* 11. Gebruar 1928 | Chorleiter
Traurige Nachrichten kurz vor Weihnachten: Der legendäre Chorleiter Gotthilf Fischer ist im Alter von 92 Jahren in Weinstadt bei Stuttgart im Kreise seiner Familie gestorben. Er hinterlässt seinen Sohn Herbert Fischer. Seine Ehefrau Hildegard starb im Dezember 2008 nach langer Krankheit an den Folgen eines Schlaganfalls. Das Paar war seit 1949 verheiratet.
Zusammen mit seinen zeitweise rund 1.000 Mitgliedern nahm Gotthilf Fischer über 50 Tonträger auf. Der Dirigent wurde für seine außergewöhnlichen Leistungen mit mehreren Goldenen Schallplatten ausgezeichnet. Und auch im Ausland war er beliebt: Seine Tourneen führten ihn bis in die USA, im deutschen Fernsehen machte er zudem in der ARD-Schlagershow Straße der Lieder Karriere.
Der Sohn eines Zimmerermeisters, der in seiner Freizeit viel musizierte, besuchte nach der Volksschule in seinem Heimatdorf Deizisau die Lehrerbildungsanstalt in Esslingen. Nach Ende des Zweiten Weltkriegs wurde er Leiter des Concordia-Gesangsvereins in Deizisau. 1949 gewann sein Chor unter seiner Leitung beim großen Schwäbischen Sängerfest in Göppingen die Wettbewerbe im Volks- und Kunstgesang. Durch diesen Erfolg gelangte er zu erster lokaler Bekanntheit. In der Folge sammelten sich weitere Gesangsvereine unter seiner Leitung. Diese Teilchöre bilden die sogenannten Fischer-Chöre.
Der Autodidakt, der niemals eine formale musikalische Ausbildung durchlaufen hatte, verstand es gut, sich in Szene zu setzen. Einer der Höhepunkte seiner Laufbahn war der Auftritt eines Chors von 1.500 Menschen auf dem Rasen des Olympiastadions beim Abschluss der Fußball-Weltmeisterschaft 1974, mit dem er „Eviva España“ anstimmte. Welttourneen führten nach Rom oder in die USA zu Präsident Jimmy Carter.
Aus dem deutschen Fernsehen war Gotthilf Fischer kaum wegzudenken. In fast jeder Livesendung trat er auf – ob bei Verstehen Sie Spaß?, wo er von einer Doppelgängerin der Queen hereingelegt wurde, Wetten, dass…? oder auch als Gast in der WDR-Sendung Zimmer frei. Als hipper Opi trat er sogar 2000 mit 72 Jahren auf der Berliner Loveparade auf!
Ohne mit anderen Menschen gemeinsam zu singen, konnte er sich sein Leben auch im hohen Alter nicht vorstellen. Wo er auftauchte, brachte er mit wenigen aufmunternden Worten und liebenswürdiger Nachsicht oft auch solche Menschen zum Singen, die es sonst nicht taten oder konnten. Über die Jahrzehnte erwarb er auf diese Weise Ehrentitel wie „Herr der singenden Heerscharen“ oder „Therapeut der wunden Seelen“.

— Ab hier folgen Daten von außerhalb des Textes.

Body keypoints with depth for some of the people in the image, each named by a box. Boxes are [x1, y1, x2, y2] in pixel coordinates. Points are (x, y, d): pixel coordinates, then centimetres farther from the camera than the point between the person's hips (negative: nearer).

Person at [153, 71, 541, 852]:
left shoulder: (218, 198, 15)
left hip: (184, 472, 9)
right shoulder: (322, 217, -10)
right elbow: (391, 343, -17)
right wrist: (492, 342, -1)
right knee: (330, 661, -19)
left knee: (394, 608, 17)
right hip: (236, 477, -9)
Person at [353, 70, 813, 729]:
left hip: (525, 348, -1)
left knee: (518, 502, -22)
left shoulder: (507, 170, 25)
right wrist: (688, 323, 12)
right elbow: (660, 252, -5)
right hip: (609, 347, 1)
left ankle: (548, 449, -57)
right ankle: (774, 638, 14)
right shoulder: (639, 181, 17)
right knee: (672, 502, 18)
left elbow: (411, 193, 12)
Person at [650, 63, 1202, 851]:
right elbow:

Jahrelang stimmte er auf dem Karlsruher Christkindlmarkt die Menschen beim gemeinsamen Singen auf die Weihnachtszeit ein. »Weihnachtslieder werden als Kind eingeprägt, das sitzt so tief, dass es bis ans Ende des Lebens bleibt«, sagte er beim Auftritt am Nikolausabend 2016.

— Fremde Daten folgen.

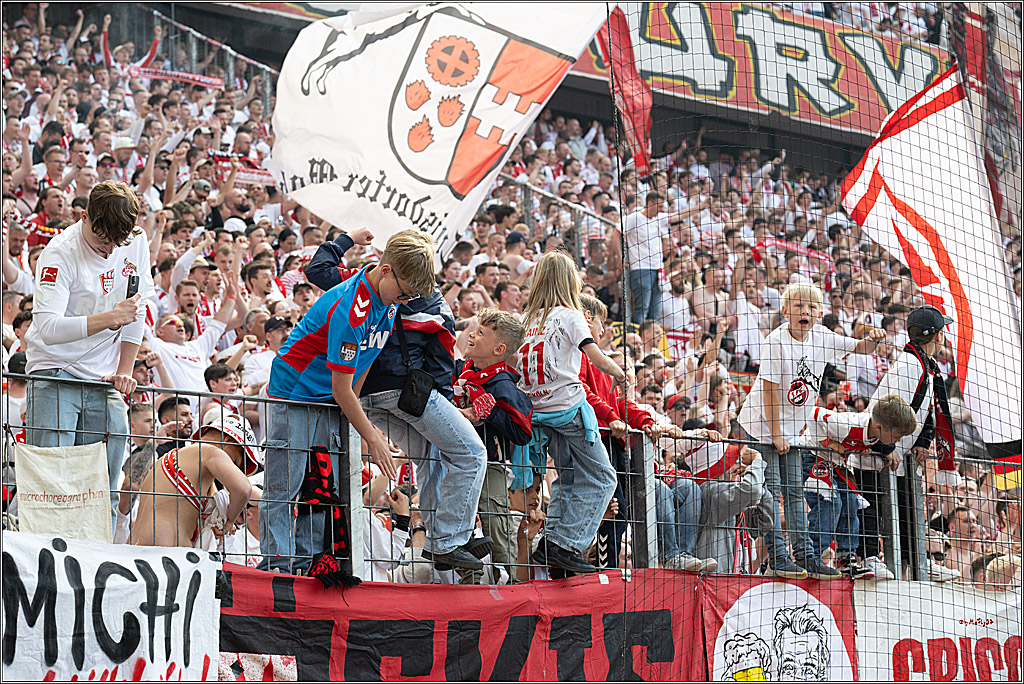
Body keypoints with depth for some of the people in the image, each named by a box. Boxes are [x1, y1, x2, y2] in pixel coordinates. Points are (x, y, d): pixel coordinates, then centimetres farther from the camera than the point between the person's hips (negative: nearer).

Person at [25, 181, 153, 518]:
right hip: (55, 374, -5)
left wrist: (124, 373, 7)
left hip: (103, 382, 5)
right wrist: (109, 319, -33)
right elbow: (48, 329, -27)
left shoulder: (136, 241, 1)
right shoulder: (61, 253, -16)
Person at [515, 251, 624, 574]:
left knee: (570, 479, 18)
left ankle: (550, 542, 8)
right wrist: (621, 374, 2)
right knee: (600, 478, -2)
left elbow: (516, 365, 11)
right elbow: (596, 356, -13)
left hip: (538, 410, 7)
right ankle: (564, 544, -14)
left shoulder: (529, 319, 11)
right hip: (568, 406, -7)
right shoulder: (569, 316, -5)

Erst im vergangenen Jahr wurde der „König der Chöre“ sogar noch für einen Internet-Erfolg ausgezeichnet: Seine Aufnahme der Europahymne „Ode an die Freude“ mit der Liedzeile „Freude schöner Götterfunken“ kam nach Angaben seines Managements auf mehr als 17 Millionen YouTube-Ströme und Zehntausende Downloads bei Anbietern wie amazon und Spotify. Umgerechnet zähle das in etwa so viel wie 75.000 physische Tonträger – dafür gab es eine Goldene Schallplatte.